Data extracted from a collection:
= Beginning of Section =
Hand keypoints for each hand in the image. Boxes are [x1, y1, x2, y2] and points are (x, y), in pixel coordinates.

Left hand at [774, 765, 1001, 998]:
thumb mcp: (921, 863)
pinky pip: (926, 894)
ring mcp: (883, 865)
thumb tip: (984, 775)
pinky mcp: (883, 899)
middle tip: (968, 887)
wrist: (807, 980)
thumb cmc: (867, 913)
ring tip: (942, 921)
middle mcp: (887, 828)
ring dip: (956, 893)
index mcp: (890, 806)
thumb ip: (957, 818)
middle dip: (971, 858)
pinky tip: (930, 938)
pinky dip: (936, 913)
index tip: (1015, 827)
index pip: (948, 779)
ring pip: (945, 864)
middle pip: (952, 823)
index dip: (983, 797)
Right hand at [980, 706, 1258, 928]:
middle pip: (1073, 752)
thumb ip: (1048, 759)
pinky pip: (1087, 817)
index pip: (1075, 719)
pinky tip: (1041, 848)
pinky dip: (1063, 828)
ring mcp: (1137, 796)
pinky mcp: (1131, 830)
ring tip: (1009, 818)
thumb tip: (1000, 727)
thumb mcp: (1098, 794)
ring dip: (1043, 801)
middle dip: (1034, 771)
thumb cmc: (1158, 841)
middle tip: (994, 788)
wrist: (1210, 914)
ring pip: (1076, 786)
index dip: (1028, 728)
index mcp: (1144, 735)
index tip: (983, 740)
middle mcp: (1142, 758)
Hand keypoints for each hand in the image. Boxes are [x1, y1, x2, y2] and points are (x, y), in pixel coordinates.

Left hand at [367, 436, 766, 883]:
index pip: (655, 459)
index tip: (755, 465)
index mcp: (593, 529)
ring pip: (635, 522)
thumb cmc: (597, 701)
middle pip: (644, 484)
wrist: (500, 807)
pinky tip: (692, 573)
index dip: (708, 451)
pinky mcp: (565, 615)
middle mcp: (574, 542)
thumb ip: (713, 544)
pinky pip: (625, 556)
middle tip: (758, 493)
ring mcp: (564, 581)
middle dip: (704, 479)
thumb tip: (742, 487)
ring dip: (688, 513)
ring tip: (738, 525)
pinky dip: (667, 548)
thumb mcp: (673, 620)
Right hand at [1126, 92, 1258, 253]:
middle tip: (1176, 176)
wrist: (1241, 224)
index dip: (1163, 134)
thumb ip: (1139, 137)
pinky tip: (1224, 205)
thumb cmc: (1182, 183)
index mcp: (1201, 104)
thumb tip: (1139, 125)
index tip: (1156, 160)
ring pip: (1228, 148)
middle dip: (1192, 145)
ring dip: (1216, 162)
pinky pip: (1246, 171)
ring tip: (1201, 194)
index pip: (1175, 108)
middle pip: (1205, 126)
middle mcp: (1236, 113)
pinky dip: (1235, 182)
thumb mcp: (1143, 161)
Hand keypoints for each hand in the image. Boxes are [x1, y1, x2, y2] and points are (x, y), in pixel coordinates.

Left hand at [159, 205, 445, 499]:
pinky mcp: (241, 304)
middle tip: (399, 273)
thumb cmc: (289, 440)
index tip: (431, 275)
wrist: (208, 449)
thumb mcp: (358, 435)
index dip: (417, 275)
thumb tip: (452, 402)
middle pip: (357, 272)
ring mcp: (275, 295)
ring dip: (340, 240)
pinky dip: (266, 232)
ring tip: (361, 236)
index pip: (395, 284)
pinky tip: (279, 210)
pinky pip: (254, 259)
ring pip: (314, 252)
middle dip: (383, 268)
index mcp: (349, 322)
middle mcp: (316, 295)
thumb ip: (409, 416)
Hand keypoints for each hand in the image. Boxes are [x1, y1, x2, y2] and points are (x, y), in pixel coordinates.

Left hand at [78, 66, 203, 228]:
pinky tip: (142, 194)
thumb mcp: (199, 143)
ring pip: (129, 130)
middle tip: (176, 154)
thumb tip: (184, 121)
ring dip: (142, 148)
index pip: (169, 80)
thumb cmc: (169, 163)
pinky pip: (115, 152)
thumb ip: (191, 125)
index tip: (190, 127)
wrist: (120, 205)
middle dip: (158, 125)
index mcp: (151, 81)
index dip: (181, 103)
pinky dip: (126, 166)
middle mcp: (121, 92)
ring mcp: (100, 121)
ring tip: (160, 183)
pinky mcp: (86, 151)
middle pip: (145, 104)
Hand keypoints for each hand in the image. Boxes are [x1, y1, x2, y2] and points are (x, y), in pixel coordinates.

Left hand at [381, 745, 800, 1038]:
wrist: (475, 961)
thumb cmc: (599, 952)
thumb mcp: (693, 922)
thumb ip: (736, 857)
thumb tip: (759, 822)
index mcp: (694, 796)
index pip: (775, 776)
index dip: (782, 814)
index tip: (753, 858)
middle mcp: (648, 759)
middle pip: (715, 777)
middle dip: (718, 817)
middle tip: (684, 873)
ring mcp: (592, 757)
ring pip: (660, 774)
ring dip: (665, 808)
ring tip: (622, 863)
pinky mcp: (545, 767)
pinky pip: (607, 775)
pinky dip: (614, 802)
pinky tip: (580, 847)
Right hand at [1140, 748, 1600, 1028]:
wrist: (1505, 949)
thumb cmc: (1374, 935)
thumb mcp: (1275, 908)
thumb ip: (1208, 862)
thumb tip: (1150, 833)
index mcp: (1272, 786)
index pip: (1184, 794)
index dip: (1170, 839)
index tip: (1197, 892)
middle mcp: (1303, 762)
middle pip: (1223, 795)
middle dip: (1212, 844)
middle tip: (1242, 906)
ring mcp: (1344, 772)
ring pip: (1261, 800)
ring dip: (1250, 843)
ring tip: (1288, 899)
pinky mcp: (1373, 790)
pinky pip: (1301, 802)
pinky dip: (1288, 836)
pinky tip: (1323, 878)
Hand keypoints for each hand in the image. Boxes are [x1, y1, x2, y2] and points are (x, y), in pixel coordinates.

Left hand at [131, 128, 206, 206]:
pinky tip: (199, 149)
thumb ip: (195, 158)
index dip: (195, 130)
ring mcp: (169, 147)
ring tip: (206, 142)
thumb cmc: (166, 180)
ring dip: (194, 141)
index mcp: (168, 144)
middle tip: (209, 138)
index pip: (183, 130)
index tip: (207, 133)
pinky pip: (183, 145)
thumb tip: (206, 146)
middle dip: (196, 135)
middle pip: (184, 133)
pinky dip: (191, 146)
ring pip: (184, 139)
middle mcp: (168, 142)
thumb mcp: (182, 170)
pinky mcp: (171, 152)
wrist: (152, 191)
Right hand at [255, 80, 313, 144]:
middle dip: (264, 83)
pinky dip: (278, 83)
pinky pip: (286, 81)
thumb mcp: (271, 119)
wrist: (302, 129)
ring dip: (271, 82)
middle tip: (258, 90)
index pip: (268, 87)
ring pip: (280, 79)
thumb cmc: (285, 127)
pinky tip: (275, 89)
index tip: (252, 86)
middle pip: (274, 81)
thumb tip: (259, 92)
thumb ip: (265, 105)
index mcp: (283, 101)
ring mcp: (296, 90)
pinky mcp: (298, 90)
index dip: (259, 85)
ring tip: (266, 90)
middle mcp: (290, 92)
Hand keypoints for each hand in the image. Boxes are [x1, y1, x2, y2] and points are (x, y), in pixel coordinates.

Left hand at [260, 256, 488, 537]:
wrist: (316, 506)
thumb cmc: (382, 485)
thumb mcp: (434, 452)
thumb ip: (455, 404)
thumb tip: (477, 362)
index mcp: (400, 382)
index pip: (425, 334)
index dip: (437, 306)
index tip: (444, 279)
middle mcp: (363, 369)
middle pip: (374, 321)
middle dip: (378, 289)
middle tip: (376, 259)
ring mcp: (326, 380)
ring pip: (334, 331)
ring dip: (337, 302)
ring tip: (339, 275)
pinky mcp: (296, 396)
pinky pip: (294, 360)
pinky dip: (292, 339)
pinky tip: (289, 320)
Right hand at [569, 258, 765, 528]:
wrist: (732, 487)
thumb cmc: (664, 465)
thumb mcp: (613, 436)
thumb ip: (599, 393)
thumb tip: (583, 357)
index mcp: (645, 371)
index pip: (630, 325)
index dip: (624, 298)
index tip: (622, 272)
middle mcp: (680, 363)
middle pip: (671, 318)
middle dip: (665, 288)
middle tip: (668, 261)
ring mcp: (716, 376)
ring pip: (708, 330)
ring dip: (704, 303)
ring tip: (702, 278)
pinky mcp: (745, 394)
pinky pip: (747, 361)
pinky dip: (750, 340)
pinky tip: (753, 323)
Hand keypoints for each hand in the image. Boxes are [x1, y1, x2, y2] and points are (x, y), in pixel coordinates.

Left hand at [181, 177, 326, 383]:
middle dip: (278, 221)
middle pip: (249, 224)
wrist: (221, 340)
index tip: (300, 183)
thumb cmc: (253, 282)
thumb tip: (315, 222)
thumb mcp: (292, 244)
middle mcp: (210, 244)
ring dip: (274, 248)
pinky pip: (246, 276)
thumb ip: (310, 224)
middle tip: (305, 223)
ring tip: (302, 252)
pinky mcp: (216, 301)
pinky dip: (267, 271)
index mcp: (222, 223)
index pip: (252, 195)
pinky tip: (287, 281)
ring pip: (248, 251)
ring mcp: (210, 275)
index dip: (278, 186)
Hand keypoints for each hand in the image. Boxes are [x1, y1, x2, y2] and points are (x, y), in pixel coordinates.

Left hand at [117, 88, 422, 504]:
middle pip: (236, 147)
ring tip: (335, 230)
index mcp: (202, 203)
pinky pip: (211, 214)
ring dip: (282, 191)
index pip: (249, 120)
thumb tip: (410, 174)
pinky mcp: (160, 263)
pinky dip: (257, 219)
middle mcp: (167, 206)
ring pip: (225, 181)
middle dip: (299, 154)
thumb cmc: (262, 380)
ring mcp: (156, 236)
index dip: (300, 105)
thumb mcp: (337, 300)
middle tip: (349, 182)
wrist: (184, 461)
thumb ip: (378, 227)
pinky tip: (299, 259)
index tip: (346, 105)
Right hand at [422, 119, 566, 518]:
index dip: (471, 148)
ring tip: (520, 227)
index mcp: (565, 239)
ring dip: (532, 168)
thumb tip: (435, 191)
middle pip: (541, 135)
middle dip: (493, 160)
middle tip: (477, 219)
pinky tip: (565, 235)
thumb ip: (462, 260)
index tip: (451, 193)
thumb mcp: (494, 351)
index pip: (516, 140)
= End of Section =
• Problem to work on:
Start with the line above that contains "index pip: (1075, 719)" and end with the line that contains "thumb cmc: (1158, 841)". Write out those lines exactly, and only those.

• Answer area:
index pip: (1075, 719)
pinky tip: (1041, 848)
pinky dip: (1063, 828)
ring mcp: (1137, 796)
pinky mcp: (1131, 830)
ring tip: (1009, 818)
thumb tip: (1000, 727)
thumb mcp: (1098, 794)
ring dip: (1043, 801)
middle dip: (1034, 771)
thumb cmc: (1158, 841)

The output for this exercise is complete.